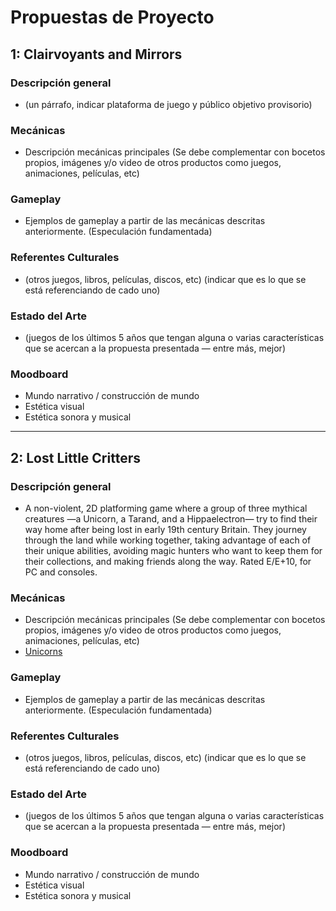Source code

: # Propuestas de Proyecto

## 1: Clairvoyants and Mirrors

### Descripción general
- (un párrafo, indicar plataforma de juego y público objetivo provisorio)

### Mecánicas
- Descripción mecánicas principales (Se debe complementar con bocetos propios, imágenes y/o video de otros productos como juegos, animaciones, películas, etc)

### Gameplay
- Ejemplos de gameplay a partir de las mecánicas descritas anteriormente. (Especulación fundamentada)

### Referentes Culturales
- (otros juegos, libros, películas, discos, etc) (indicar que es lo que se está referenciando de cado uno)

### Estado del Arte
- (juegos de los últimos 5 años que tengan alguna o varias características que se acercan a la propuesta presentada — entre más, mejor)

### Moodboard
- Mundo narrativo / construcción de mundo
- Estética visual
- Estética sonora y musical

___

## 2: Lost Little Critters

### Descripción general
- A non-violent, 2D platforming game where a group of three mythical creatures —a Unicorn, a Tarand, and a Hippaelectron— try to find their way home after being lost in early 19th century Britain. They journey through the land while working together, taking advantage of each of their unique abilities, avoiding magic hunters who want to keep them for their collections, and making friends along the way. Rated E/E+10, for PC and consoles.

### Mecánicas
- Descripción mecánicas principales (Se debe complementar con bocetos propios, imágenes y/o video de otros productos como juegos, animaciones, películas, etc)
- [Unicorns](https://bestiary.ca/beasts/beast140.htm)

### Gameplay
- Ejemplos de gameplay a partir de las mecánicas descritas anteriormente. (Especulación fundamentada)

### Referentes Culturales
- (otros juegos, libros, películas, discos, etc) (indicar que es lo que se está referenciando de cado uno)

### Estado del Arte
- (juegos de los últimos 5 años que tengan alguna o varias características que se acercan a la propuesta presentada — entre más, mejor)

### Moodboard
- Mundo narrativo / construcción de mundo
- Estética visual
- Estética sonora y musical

------------------------

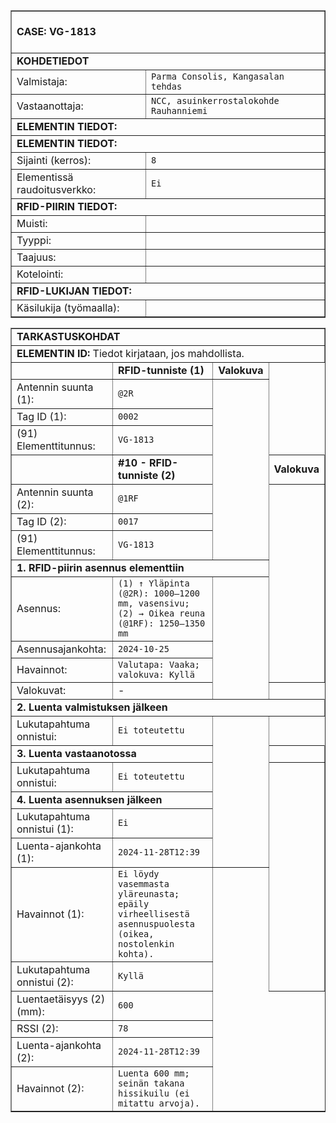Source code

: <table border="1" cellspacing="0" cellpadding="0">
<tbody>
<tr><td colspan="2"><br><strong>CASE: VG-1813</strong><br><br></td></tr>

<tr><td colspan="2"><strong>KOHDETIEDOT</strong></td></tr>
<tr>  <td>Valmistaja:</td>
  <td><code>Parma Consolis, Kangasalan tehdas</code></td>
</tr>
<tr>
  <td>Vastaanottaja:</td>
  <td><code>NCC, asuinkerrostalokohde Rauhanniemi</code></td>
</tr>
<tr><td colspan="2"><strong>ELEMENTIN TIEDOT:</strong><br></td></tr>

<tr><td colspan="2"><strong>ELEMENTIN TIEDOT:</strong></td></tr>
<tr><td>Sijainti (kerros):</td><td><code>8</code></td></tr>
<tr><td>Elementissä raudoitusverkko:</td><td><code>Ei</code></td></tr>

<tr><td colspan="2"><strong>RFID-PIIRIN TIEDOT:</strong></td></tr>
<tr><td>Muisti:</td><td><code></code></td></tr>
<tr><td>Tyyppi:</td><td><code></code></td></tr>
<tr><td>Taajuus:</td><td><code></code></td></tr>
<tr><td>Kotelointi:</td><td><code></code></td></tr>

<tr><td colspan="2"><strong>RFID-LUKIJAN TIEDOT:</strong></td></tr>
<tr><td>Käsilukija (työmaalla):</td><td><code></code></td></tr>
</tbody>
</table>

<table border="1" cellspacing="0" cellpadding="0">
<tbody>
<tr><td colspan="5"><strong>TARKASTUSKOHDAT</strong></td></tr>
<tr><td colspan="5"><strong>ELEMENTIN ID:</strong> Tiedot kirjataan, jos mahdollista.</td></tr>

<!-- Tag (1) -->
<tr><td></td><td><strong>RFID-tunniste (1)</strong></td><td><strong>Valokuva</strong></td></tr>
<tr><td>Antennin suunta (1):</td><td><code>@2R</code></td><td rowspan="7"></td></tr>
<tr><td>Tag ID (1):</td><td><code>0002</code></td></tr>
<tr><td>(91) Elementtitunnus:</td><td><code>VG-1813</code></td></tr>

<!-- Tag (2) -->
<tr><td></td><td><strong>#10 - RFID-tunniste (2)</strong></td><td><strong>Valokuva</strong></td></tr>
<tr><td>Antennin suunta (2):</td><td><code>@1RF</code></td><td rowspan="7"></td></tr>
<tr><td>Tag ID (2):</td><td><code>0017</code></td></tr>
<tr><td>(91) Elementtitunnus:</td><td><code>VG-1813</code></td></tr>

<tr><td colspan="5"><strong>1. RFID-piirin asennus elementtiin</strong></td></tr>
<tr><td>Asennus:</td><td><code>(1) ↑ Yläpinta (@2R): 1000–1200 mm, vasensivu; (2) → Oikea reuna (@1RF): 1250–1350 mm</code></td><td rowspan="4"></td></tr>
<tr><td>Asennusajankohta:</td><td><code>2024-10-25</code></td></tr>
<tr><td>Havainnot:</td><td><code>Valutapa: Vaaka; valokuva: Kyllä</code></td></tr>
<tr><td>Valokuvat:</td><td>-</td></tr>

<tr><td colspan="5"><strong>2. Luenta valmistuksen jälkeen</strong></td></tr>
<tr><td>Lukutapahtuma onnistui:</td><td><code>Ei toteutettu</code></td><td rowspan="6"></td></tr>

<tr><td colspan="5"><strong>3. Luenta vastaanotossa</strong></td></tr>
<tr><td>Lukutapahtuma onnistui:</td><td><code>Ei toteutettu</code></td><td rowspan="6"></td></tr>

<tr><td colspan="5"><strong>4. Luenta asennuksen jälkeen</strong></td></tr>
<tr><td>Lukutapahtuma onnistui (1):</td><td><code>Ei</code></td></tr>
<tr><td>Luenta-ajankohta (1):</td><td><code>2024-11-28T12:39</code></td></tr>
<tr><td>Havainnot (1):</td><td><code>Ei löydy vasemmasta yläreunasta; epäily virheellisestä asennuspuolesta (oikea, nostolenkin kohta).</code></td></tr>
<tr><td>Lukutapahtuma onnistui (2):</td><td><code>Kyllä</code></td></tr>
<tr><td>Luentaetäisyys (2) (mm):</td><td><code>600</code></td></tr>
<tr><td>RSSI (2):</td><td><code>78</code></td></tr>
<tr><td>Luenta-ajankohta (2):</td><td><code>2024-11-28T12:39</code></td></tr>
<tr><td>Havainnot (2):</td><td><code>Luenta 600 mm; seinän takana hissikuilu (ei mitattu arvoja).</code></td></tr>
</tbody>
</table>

------------------------

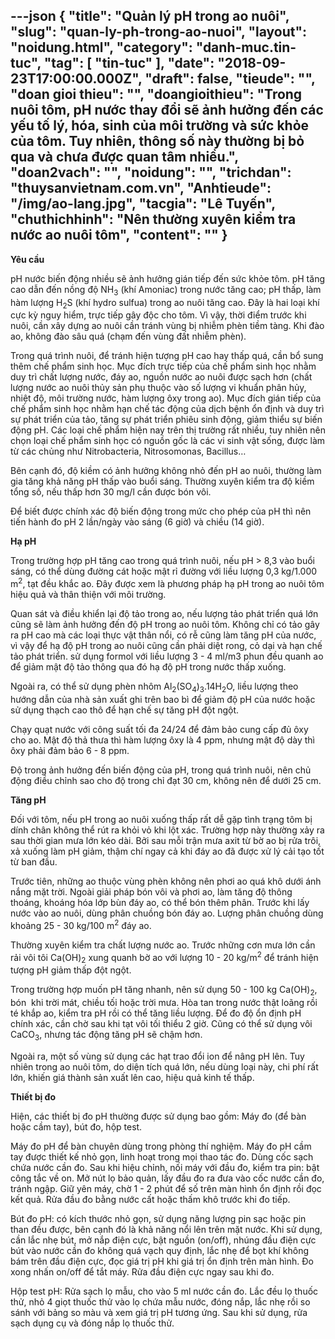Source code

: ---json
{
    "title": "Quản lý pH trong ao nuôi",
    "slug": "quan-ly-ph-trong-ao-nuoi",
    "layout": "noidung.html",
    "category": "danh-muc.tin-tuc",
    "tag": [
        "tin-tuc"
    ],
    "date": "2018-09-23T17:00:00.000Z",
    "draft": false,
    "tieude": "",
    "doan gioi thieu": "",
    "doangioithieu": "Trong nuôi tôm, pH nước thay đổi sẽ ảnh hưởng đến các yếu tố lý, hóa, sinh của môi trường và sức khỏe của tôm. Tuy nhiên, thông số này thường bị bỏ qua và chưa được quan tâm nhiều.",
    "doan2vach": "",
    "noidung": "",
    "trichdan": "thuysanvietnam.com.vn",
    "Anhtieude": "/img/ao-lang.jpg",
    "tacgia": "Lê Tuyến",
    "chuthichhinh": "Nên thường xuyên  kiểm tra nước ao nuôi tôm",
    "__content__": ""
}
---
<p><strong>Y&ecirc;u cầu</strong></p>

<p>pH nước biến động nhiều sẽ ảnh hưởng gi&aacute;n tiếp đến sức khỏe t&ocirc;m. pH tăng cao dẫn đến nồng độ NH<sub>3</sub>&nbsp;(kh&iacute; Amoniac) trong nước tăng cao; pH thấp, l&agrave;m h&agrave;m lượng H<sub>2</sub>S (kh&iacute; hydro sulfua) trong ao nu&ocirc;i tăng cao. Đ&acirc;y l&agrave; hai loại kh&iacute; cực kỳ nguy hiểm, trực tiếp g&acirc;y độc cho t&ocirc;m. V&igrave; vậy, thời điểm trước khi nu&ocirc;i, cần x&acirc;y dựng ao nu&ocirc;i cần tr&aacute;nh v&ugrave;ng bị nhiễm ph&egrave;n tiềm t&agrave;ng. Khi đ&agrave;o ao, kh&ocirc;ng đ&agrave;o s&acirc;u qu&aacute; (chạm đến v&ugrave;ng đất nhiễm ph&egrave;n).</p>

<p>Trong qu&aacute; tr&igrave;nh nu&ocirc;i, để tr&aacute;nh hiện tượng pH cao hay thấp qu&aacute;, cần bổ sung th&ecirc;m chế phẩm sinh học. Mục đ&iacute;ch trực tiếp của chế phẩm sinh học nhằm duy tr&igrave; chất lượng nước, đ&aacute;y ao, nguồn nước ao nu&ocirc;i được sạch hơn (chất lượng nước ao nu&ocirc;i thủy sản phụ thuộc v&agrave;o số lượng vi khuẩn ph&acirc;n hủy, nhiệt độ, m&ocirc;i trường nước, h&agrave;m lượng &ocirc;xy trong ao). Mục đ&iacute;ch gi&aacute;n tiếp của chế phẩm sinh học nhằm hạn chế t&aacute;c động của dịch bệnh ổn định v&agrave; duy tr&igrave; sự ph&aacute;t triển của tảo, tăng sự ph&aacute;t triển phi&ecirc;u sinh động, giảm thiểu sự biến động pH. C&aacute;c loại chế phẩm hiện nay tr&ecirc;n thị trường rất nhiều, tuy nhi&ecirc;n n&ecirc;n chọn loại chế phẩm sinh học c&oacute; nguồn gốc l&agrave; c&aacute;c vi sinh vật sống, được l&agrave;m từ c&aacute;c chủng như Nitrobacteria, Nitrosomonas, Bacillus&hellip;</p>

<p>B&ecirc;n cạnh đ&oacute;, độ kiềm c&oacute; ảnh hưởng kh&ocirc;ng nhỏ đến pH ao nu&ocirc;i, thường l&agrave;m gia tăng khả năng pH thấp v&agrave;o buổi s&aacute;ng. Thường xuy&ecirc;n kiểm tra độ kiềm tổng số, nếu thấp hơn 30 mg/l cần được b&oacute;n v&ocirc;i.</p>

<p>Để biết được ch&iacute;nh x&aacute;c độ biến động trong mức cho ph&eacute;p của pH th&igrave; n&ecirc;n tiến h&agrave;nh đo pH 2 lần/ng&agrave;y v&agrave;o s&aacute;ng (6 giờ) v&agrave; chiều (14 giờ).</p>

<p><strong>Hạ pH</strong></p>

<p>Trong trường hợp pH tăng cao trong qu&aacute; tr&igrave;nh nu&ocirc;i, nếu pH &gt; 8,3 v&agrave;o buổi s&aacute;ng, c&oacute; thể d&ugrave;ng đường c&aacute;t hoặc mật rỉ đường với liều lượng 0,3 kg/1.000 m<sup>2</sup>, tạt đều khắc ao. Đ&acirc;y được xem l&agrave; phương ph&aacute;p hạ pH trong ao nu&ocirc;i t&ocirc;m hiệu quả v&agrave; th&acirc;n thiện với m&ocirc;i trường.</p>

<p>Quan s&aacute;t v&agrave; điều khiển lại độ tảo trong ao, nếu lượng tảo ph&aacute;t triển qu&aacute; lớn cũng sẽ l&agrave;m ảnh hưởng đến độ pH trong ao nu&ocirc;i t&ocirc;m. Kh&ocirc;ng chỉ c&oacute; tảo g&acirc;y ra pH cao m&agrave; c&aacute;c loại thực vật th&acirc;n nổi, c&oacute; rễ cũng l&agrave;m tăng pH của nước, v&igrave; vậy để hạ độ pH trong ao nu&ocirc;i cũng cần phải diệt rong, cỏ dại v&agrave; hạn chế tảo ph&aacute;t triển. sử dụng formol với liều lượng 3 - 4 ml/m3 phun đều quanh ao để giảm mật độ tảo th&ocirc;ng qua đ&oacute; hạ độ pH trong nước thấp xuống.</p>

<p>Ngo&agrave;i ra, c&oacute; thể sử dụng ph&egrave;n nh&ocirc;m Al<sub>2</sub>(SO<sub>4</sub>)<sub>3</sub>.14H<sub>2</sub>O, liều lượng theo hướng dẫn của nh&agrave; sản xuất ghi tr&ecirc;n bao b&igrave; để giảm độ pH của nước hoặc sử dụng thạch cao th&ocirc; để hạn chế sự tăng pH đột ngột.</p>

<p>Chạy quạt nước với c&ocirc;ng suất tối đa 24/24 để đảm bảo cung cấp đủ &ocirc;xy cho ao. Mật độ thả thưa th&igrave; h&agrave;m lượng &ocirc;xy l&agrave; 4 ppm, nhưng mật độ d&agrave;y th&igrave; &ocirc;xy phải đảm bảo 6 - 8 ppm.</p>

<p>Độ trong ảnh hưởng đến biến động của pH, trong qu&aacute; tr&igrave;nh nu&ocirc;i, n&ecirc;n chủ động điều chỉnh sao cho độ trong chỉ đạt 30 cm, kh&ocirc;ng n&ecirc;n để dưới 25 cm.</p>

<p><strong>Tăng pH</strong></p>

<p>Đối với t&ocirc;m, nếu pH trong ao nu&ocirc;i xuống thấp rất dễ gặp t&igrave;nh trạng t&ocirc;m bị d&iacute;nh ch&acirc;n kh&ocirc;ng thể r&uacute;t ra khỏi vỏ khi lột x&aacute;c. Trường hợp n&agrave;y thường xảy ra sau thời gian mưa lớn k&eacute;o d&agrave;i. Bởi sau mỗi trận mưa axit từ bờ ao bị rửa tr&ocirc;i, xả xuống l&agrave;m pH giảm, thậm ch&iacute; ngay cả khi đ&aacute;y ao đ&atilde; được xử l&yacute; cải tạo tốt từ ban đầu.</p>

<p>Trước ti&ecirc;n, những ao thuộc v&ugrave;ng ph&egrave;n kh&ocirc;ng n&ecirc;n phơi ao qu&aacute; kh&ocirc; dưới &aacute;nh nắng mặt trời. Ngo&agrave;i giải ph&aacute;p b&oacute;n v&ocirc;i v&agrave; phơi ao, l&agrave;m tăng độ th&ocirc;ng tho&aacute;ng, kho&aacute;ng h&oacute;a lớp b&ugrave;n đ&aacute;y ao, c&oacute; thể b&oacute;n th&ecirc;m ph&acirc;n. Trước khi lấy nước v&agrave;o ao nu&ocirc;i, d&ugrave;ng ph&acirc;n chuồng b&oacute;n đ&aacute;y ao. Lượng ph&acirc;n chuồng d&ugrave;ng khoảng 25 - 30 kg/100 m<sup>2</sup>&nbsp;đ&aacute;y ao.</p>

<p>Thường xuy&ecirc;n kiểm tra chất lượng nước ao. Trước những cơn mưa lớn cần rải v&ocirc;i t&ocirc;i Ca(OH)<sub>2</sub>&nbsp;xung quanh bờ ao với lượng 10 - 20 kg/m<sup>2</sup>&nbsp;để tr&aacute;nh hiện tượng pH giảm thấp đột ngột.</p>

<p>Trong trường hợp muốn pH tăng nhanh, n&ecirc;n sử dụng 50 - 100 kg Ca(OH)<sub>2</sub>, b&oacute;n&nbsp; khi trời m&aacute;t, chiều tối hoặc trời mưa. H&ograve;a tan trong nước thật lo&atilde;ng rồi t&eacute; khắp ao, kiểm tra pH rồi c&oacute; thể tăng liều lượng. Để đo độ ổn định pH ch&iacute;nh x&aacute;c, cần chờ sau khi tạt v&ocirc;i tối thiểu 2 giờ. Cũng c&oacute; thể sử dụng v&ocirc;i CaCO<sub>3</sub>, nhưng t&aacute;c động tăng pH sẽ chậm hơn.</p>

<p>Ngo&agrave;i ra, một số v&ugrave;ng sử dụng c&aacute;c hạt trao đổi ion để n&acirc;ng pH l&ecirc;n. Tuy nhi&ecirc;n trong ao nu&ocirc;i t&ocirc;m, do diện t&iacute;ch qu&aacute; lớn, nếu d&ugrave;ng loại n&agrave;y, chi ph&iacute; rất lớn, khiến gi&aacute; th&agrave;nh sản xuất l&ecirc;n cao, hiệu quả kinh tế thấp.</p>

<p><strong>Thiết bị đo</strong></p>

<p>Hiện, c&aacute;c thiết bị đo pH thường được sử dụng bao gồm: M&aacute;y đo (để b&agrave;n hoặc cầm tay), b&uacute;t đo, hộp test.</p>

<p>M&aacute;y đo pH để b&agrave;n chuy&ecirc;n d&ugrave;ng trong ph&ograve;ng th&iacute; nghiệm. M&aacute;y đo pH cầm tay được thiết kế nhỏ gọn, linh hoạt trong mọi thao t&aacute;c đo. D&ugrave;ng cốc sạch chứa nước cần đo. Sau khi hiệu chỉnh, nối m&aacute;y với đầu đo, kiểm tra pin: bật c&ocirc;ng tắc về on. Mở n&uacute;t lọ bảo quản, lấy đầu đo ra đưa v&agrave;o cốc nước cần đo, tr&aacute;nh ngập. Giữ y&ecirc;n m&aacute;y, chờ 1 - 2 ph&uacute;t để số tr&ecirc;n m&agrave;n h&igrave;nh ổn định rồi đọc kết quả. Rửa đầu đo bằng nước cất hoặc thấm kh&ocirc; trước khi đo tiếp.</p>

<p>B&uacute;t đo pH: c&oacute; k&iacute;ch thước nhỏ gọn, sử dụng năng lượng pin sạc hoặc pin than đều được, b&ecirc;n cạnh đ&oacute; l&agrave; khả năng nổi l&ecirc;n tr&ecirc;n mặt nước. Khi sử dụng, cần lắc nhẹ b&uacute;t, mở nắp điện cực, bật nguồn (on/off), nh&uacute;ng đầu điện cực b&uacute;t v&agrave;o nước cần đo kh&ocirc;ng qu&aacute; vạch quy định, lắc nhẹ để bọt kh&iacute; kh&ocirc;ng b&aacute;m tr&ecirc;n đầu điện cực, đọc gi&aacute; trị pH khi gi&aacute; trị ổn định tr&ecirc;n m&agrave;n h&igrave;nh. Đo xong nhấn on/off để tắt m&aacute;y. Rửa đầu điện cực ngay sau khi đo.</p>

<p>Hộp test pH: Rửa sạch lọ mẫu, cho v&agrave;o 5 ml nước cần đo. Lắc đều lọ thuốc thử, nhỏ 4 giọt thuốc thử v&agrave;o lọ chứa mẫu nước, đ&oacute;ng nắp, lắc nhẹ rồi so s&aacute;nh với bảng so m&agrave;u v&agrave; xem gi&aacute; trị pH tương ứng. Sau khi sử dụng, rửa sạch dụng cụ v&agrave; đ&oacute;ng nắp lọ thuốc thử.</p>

------------------------

▶ **AIM OF THE EXERCISE**
In the records above, collect each line with "rowspan".

▶ **RESPONSE TO THIS EXERCISE**
<tr><td>Antennin suunta (1):</td><td><code>@2R</code></td><td rowspan="7"></td></tr>
<tr><td>Antennin suunta (2):</td><td><code>@1RF</code></td><td rowspan="7"></td></tr>
<tr><td>Asennus:</td><td><code>(1) ↑ Yläpinta (@2R): 1000–1200 mm, vasensivu; (2) → Oikea reuna (@1RF): 1250–1350 mm</code></td><td rowspan="4"></td></tr>
<tr><td>Lukutapahtuma onnistui:</td><td><code>Ei toteutettu</code></td><td rowspan="6"></td></tr>
<tr><td>Lukutapahtuma onnistui:</td><td><code>Ei toteutettu</code></td><td rowspan="6"></td></tr>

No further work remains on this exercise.